Ma sì, avete letto bene: stando ad alcune testimonianze di studenti e docenti i delinquenti in erba farebbero delle collette tra loro per ingaggiare “ninos de rua”, ragazzi di strada alla calabrese, di quelli buoni a tutto e quindi disponibilissimi a rischiare appena appena invadendo le scuole e riempiendole di creolina su commissione. Ciò perché i minorenni che progettano tali infestazioni non vogliono eventuali fastidi con le (rarissime, ma in aumento) telecamere di sorveglianza, o anche solo con le indicazioni di compagni non ancora “guasti” come loro. Per fortuna ce ne sono, e vengono anche segnalati scontri tra studenti, tra chi vuol riprendere le lezioni e chi direttamente o indirettamente favorisce le sospensioni. Con la manovalanza di strada i vandali baipassano la responsabilità diretta e pagano qualcuno che faccia chiudere le scuole in vece loro.

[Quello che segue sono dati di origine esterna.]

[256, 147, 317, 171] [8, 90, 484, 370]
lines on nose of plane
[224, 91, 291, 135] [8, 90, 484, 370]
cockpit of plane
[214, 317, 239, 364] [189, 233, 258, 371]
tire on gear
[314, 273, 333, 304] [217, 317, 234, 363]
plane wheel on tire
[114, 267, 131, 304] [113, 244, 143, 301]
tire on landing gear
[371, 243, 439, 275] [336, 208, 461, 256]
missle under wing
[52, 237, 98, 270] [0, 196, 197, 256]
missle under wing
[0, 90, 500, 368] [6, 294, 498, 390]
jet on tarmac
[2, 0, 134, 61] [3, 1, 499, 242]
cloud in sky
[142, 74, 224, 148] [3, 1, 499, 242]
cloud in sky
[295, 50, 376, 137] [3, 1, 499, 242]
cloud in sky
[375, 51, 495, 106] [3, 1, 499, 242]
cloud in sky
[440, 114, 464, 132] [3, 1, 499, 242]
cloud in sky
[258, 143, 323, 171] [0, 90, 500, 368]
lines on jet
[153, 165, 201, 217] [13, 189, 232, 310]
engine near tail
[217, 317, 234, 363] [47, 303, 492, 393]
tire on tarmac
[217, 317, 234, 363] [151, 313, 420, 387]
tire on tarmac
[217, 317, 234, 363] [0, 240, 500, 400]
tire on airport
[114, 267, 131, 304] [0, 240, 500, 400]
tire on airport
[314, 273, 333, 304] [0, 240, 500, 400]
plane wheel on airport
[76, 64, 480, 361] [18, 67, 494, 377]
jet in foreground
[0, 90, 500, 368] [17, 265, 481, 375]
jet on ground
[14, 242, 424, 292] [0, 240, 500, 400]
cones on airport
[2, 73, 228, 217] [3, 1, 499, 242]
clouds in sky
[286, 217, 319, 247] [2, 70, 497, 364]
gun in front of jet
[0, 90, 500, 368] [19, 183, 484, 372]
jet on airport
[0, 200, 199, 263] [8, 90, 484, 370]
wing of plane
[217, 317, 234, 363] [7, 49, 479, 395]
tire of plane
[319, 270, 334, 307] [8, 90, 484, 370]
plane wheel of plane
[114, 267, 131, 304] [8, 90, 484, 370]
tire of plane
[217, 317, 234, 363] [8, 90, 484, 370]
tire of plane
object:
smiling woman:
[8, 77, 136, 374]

Non credo che siano necessari troppi commenti. Qui c’è l’aspetto della malavita minorile, la crisi della scuola intesa fin nella sua dimensione di edificio scolastico, l’incapacità o l’impotenza delle istituzioni a reagire adeguatamente nonostante i proclami aulici, la mancanza di barriere non solo retoricamente indignate a questo precipizio. Ben sapendo per di più che sono in agguato le telecamere di un Vespa, un Mentana o qualche «Vita in diretta» (vita???), anche loro malgrado - eufemismo - programmate per creare emulazione e non coscienza del degrado con qualche bel talk-show dedicato al chimico solvente.

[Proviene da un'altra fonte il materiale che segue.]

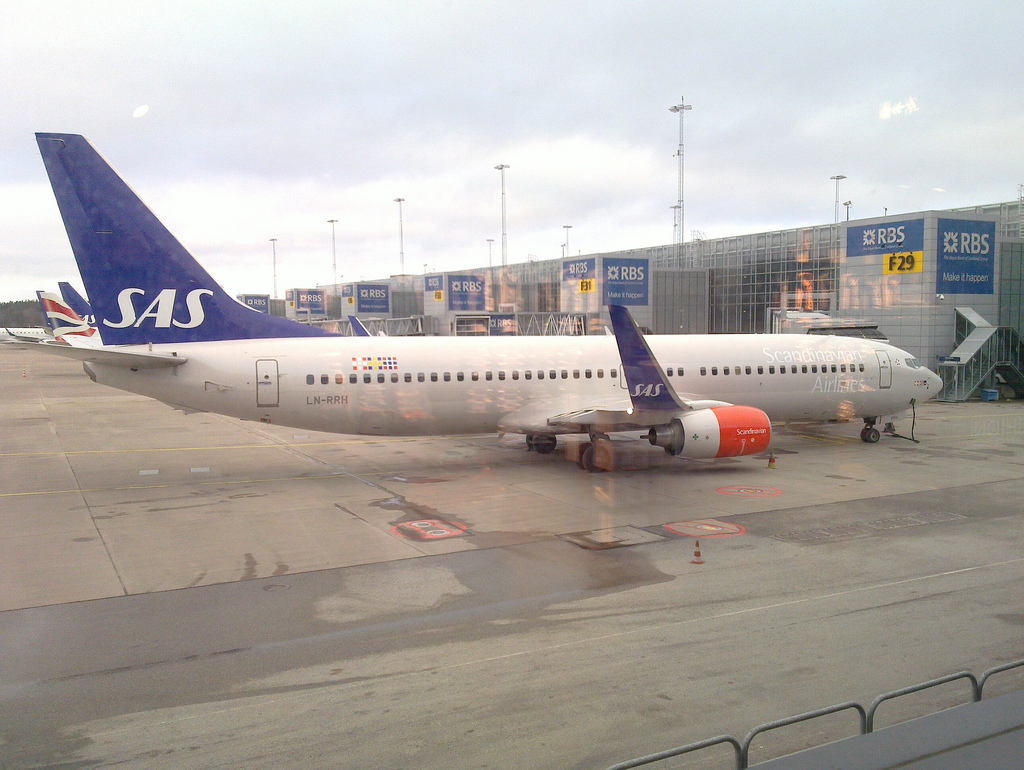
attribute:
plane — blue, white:
[114, 169, 959, 539]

Il tutto a garanzia della tragica considerazione che il Paese sta scivolando per la china come su un piano inclinato dalla forza di gravità, perché in ballo ci sono le nuove generazioni alla creolina e il domani continuando così sarà per forza peggio dell’oggi, indipendentemente da professioni di apocalitticità sociopolitica o di (sparuto) ottimismo biologico. Con le scuole alla creolina siamo ormai arrivati in profondità, alle radici malate da cui tronchi e rami di conseguenza, piante storte fin dall’inizio, con l’aggravante che statisticamente come per l’economia così per il tessuto sociale di prima anagrafe tra poco i fuorilegge saranno gli altri,i pochi o tanti (ma pare pochi...) che non ci vogliono stare. Servirebbe la politica, a partire dal ministro Fioroni a campeggiare a Catanzaro o Rende finché la questione non fosse risolta, per dare un segnale forte, e magari anche una mano da chi parla di “relativismo morale” comodamente assiso su divani porpora, quando invece ci sarebbe tanto bisogno di educatori senza paura dell’odore asfissiante di un solvente.
Relativismo chimico nella Calabria che muore?